Developing unsupervised vision systems in Dynamic Environments is one of the next
challenges in Computer Vision. In Dynamic Environments, we usually lack the complete
domain knowledge of the applied environments before deployment, and computation is
also limited due to the need for prompt reaction and on-board computational capacity. This
thesis studies a series of key Computer Vision problems in Dynamic Environments.
First, we propose a stream clustering algorithm and a number of variants for unsupervised feature learning and object discovery, which possess several crucial characteristics
required by applications in Dynamic Environments, e.g. fully progressive, arbitrary similarity measure, matching object while the feature space is increasing, etc.

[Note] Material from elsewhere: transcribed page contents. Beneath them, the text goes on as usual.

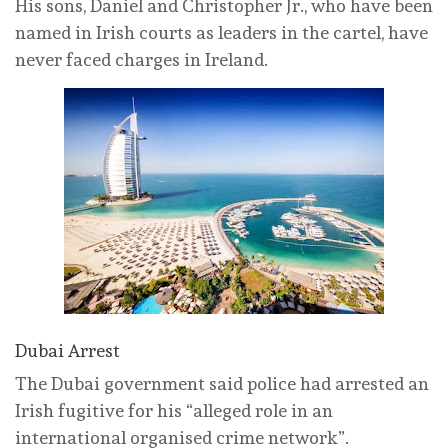
His sons, Daniel and Christopher Jr., who have been
named in Irish courts as leaders in the cartel, have
never faced charges in Ireland.
Dubai Arrest
The Dubai government said police had arrested an
Irish fugitive for his “alleged role in an
international organised crime network”.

We give strong
provable guarantees of the clustering accuracy in statistic view. Based on the above the approaches, we tackle the problem of discovering aerial objects on-the-fly, where we assume
all of the objects are unknown at the beginning of the deployment. The vision system is
required to discover from the low-level features to salient objects on-the-fly without any
supervision. We propose a number of approaches with respect to object proposal, tracking, recognition, and localization to achieve real-time performance. Extensive experiments
on prevalent aerial video datasets showed that the approaches efficiently and accurately
discover salient ground objects.
To explore complex and deep architectures in Dynamic Environments, we propose Unsupervised Deep Encoding which unifies traditional Visual Encoding and Convolutional
Neural Networks. We found strong relationships between single-layer Neural Networks
and Clustering and thus performed unsupervised feature learning at each layer from the feature maps of the previous layer. We replaced the dot product inside each neuron with
a similarity measure, which is also used in unsupervised feature learning. The weight
vectors of our network are initialized by cluster centers. Therefore, one feature map is
a visual encoding of its previous feature map. We applied this mechanism to pre-training
Convolutional Neural Networks for image classification. It has been found by extensive experiments that pre-training benefits the network more reliable learning dynamics (e.g.fast
convergence without Batch Normalization) and better classification accuracy.